War neulich an der Nordsee(Halbinsel Butjadingen). Konnte aber aus familiären Gründen(Ärger mit der Frau) nur die Spinnrute mitnehmen. Habe bei verschiedenen Wasserständen und Tages und Nachtzeiten alle möglichen Blinker und Wobbler gefischt ohne den kleinsten Erfolg. Ist es nicht möglich an der Nordseeküste mit der Spinnrute Erfolg zu haben?
Tschau Brady


----------



## FFT_Webmaster (7. August 2001)

Moin Brady,
da kommt drauf an wo Du fischt. In Holland lohnt sich das Spinnfischen auf Wolfsbarsch schon, in Daenemark hast Du selten eine Chance mit Spinnfischen, es sei den von einer Mole, Hafenbecken u.ä. Also wie gesagt der Angelplatz entscheidet ueber den Erfolg. Tiefe gumpen, Becken u.ä laden immer Fische ein.

------------------

Mitglied der Interessengruppe Angeln

        www.funfishingteam.de


----------



## Uwe (7. August 2001)

Moin Brady,ich kann Marco nur recht geben. Spinnangeln lohnt eigentlich nur wenn du eine Mole hast und die Makrelen da sind. 
Ich habe meine Erfahrungen in Hanstholm und Vorupoer gemacht, wo wir mit dem Blinker Makrelen gefangen haben.
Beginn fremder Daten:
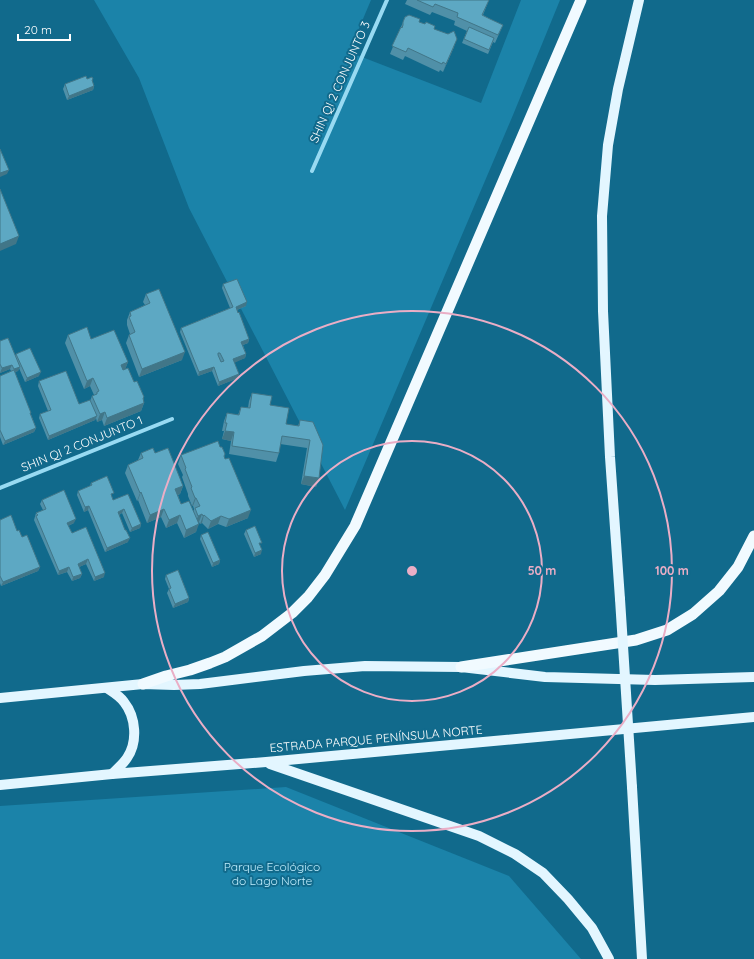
<svg xmlns="http://www.w3.org/2000/svg" width="754" height="959" font-family="Quicksand,sans-serif">
  <style>
    .green { fill: #1b83a9 }
    .lines { fill: none; stroke-linecap: round; stroke-linejoin: round }
    .minor { stroke: #98daf2; stroke-width: 4 }
    .primary { stroke: #e3f6ff; stroke-width: 10 }
    .trunk { stroke: #f1faff; stroke-width: 11 }
    .primary-bridge { stroke: #e3f6ff; stroke-width: 10 }
    .wall { fill: #5090a8 }
    .shaded-wall { fill: #417688 }
    .building { fill: #5da8c3; stroke: #417688; fill-rule: evenodd }
    .ring { fill: none; stroke: #eaaec6; stroke-width: 2 }
    .labels { text-anchor: middle; stroke-width: 4; stroke-linejoin: round; paint-order: stroke }
    .street-label { font-size: 12px; fill: #fff; stroke: #116a8c }
    .park-label { font-size: 12px; fill: #bfedfd; stroke: #116a8c }
    .centre { fill: #eaaec6; stroke: #116a8c; stroke-width: 2 }
    .ring-label { font-size: 12px; text-anchor: middle; font-weight: bold; fill: #eaaec6; stroke: #116a8c; stroke-width: 4; stroke-linejoin: round; paint-order: stroke }
  </style>
  <rect width="100%" height="100%" fill="#116a8c"/>
  <g class="green">
    <polygon points="94,0 371,0 349,52 481,103 521,0 560,0 513,115 345,510 189,208 139,78"/>
    <polygon points="286,787 509,876 581,959 0,959 0,806"/>
  </g>
  <g class="lines">
    <g class="minor">
      <polyline points="312,171 387,0"/>
      <polyline points="0,488 172,419"/>
    </g>
    <g class="primary">
      <polyline points="620,599 610,457 603,311 602,216 608,145 618,89 639,0"/>
      <path d="M107,688C113,692 120,696 124,702C136,717 138,742 127,758C123,764 117,769 112,774"/>
      <polyline points="0,698 143,684 174,685 200,684 304,671 365,666 461,667 545,677 655,680 754,677"/>
      <polyline points="270,764 479,836 515,854 543,873 568,899 592,928 609,959"/>
      <polyline points="0,785 112,774 266,762 754,717"/>
      <polyline points="632,787 642,959"/>
    </g>
    <g class="trunk">
      <polyline points="461,667 636,640 667,630 693,614 719,591 738,567 754,536"/>
      <polyline points="143,684 166,676 190,670 210,663 225,657 262,636 292,613 308,597 325,575 355,526 581,0"/>
    </g>
    <polyline class="primary-bridge" points="620,599 632,787"/>
  </g>
  <g class="wall">
    <polygon points="407,0 489,0 483,15 490,19 503,25 495,43 493,42 488,54 462,43 467,31 454,25 455,21 432,12 430,15 405,4"/>
    <polygon points="405,17 419,22 434,29 454,47 443,72 440,70 439,72 405,56 403,60 390,54"/>
    <polygon points="87,79 93,79 92,81 94,86 93,90 67,100 63,89 65,84"/>
    <polygon points="223,284 246,306 237,310 249,339 248,343 243,345 246,354 245,358 234,362 239,374 238,378 218,386 212,371 198,376 180,332 181,328 230,308 222,288"/>
    <polygon points="146,294 182,360 139,377 126,343 129,335 130,334 127,325 127,320 130,312 145,305 143,302"/>
    <polygon points="68,335 91,339 128,362 125,369 134,382 144,403 141,411 104,426 102,420 97,422 96,418 95,420 48,440 39,418 40,414 48,411 38,386 39,381 79,404 90,401 92,396 94,395 90,386 84,389 65,343"/>
    <polygon points="0,341 15,356 16,354 39,376 25,382 19,368 18,371 15,372 36,428 34,432 3,445 0,437 0,376 11,371 10,369 0,373"/>
    <polygon points="252,393 270,405 286,424 298,426 300,420 313,422 319,478 316,487 301,484 307,448 280,444 279,453 276,462 229,454 231,441 222,439 224,431 222,431 224,421 227,413 238,415 241,407 248,408 249,401"/>
    <polygon points="220,447 225,454 224,456 248,518 226,527 218,524 208,529 202,523 200,524 199,522 198,522 196,532 184,538 177,523 166,528 161,517 147,523 138,500 137,501 125,473 128,465 138,460 141,453 155,453 183,486 180,494 178,495 181,504 194,511 194,509 193,506 192,506 188,496 188,494 182,477 183,475 178,464 181,455"/>
    <polygon points="91,483 112,497 113,500 141,524 140,528 130,532 122,513 119,515 128,542 105,552 88,510 84,512 77,495 78,491 90,486"/>
    <polygon points="42,500 74,523 68,526 72,533 104,577 94,581 86,564 79,567 82,574 80,578 72,581 67,572 58,575 34,520 36,513 43,510 40,504"/>
    <polygon points="0,520 17,531 22,537 40,567 38,571 1,586 0,583"/>
    <polygon points="246,530 260,546 261,554 254,557 244,534"/>
    <polygon points="201,535 220,560 219,564 212,567 200,539"/>
    <polygon points="166,575 189,598 188,602 173,608 167,593 169,589 165,579"/>
  </g>
  <g class="shaded-wall">
    <polygon points="457,39 454,47 443,72 446,64"/>
    <polygon points="94,86 93,90 67,100 69,96"/>
    <polygon points="9,170 7,174 0,177 0,173"/>
    <polygon points="19,236 16,244 0,251 0,244"/>
    <polygon points="247,302 246,306 234,311 236,307"/>
    <polygon points="249,339 248,343 240,346 241,342"/>
    <polygon points="185,352 182,360 139,377 142,369"/>
    <polygon points="246,354 245,358 232,364 233,359"/>
    <polygon points="128,362 125,370 118,373 121,365"/>
    <polygon points="12,365 10,369 0,373 2,368"/>
    <polygon points="20,367 18,371 12,373 14,369"/>
    <polygon points="214,367 212,371 198,376 199,372"/>
    <polygon points="41,372 39,376 25,382 27,378"/>
    <polygon points="239,374 238,378 218,386 219,382"/>
    <polygon points="93,378 90,386 84,389 87,381"/>
    <polygon points="144,397 142,404 144,403 141,411 104,426 107,418"/>
    <polygon points="105,412 102,420 97,422 100,414"/>
    <polygon points="97,416 95,420 48,440 49,436"/>
    <polygon points="36,428 34,432 3,445 5,441"/>
    <polygon points="225,431 234,432 231,441 222,439"/>
    <polygon points="304,476 319,478 316,487 301,484"/>
    <polygon points="183,486 180,494 172,497 175,489"/>
    <polygon points="141,492 138,500 137,501 140,493"/>
    <polygon points="195,498 196,498 193,506 192,506"/>
    <polygon points="89,506 88,510 84,512 85,507"/>
    <polygon points="124,509 122,513 116,516 118,512"/>
    <polygon points="164,509 161,517 147,523 150,515"/>
    <polygon points="251,510 248,518 226,527 229,519"/>
    <polygon points="202,514 199,522 195,524 198,516"/>
    <polygon points="180,515 177,523 166,528 169,520"/>
    <polygon points="204,515 202,523 200,524 203,516"/>
    <polygon points="221,516 218,524 208,529 211,521"/>
    <polygon points="76,519 74,523 66,527 67,523"/>
    <polygon points="141,524 140,528 130,532 132,528"/>
    <polygon points="199,524 196,532 184,538 186,530"/>
    <polygon points="130,538 128,542 105,552 107,548"/>
    <polygon points="262,550 261,554 254,557 255,553"/>
    <polygon points="88,559 86,564 77,568 78,564"/>
    <polygon points="220,560 219,564 212,567 213,563"/>
    <polygon points="40,567 38,571 1,586 3,582"/>
    <polygon points="69,567 67,572 58,575 59,571"/>
    <polygon points="105,573 104,577 94,581 95,577"/>
    <polygon points="82,574 80,578 72,581 73,577"/>
    <polygon points="189,598 188,602 173,608 175,604"/>
  </g>
  <g class="building">
    <polygon points="417,0 489,0 482,15 490,19 503,25 498,35 457,17 458,13 435,4 433,7"/>
    <polygon points="409,15 420,19 419,22 425,24 426,22 435,26 434,29 448,34 454,31 457,39 446,64 443,62 442,64 408,48 406,52 392,46 401,27 402,28 403,25 403,22 405,17"/>
    <polygon points="469,27 494,38 489,50 464,39"/>
    <polygon points="86,76 87,79 92,77 93,79 92,80 94,86 69,96 65,84"/>
    <polygon points="0,149 9,170 0,173"/>
    <polygon points="0,189 19,236 0,244"/>
    <path d="M237,279L247,302L236,307L238,313L239,312L249,339L241,342L246,354L233,359L239,374L219,382L214,367L199,372L181,328L233,307L223,284ZM218,353H220L224,361L221,362L218,355Z"/>
    <polygon points="159,289 185,352 142,369 129,335 135,332 129,317 131,316 130,312 150,303 146,294"/>
    <polygon points="87,327 91,339 114,330 128,362 121,365 123,370 128,368 134,382 137,381 144,397 143,398 144,403 107,418 105,412 100,414 92,396 97,394 97,392 99,391 93,378 87,381 68,335"/>
    <polygon points="8,338 20,367 14,369 12,365 2,368 0,364 0,341"/>
    <polygon points="30,348 41,372 27,378 16,354"/>
    <polygon points="14,370 31,413 30,413 36,428 5,441 0,430 0,376"/>
    <polygon points="66,371 79,404 90,400 97,416 49,436 40,414 51,410 39,381"/>
    <polygon points="252,393 272,396 270,405 289,408 286,424 299,426 300,420 313,422 323,445 319,478 304,476 310,440 282,436 279,453 232,446 234,432 225,431 227,423 225,423 227,413 239,415 241,407 250,408"/>
    <polygon points="218,441 220,447 222,447 225,454 224,456 225,459 229,458 251,510 229,519 221,516 211,521 204,515 203,516 202,514 198,516 195,508 200,506 196,498 195,498 191,488 192,487 185,469 186,468 181,455"/>
    <polygon points="153,448 155,453 168,448 183,486 175,489 181,504 189,501 199,524 186,530 180,515 169,520 164,509 150,515 141,492 140,493 128,465 143,458 141,453"/>
    <polygon points="107,476 114,493 111,494 113,500 128,494 141,524 132,528 124,509 118,512 125,530 126,530 130,538 107,548 89,506 85,507 78,491 92,485 91,483"/>
    <polygon points="64,490 76,519 67,523 72,533 86,527 105,573 95,577 88,559 78,564 82,574 73,577 69,567 59,571 36,516 38,515 36,513 46,509 42,500"/>
    <polygon points="11,515 17,531 19,530 22,537 27,535 40,567 3,582 0,576 0,520"/>
    <polygon points="255,526 262,543 259,543 262,550 255,553 246,530"/>
    <polygon points="208,532 220,560 213,563 201,535"/>
    <polygon points="178,570 189,598 175,604 169,589 171,588 166,575"/>
  </g>
  <g class="ring">
    <circle cx="412" cy="571" r="130"/>
    <circle cx="412" cy="571" r="260"/>
  </g>
  <g class="labels">
    <g class="street-label">
      <text transform="translate(340 82) rotate(-66)" y="4">SHIN QI 2 CONJUNTO 3</text>
      <text transform="translate(82 444) rotate(-22)" y="4">SHIN QI 2 CONJUNTO 1</text>
      <text transform="translate(376 739) rotate(-5)" y="4">ESTRADA PARQUE PENÍNSULA NORTE</text>
    </g>
    <g class="park-label">
      <text x="272" y="871">Parque Ecológico<tspan x="272" dy="14">do Lago Norte</tspan></text>
    </g>
  </g>
  <circle cx="412" cy="571" r="6" class="centre"/>
  <g class="ring-label">
    <text x="542" y="575">50 m</text>
    <text x="672" y="575">100 m</text>
  </g>
  <path d="M18 34v6h52v-6" fill="none" stroke="#ffffff" stroke-width="2"/>
  <text x="24" y="34" font-size="12" fill="#ffffff" stroke="#116a8c" stroke-width="3" paint-order="stroke">20 m</text>
</svg>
Ist aber ein Riesenspass!!!Uwe

------------------
-Dicke Dinger-


----------



## Guen (10. August 2001)

Hi ,also bei uns an der Nordseeküste kann man zu bestimmten Zeiten Dorsche spinnen !Ausserdem frage ich mich seit langem ob es sich lohnt auf Meerforellen zu fischen , in den Reusen sind öfter welche drin !Gruss Guen


----------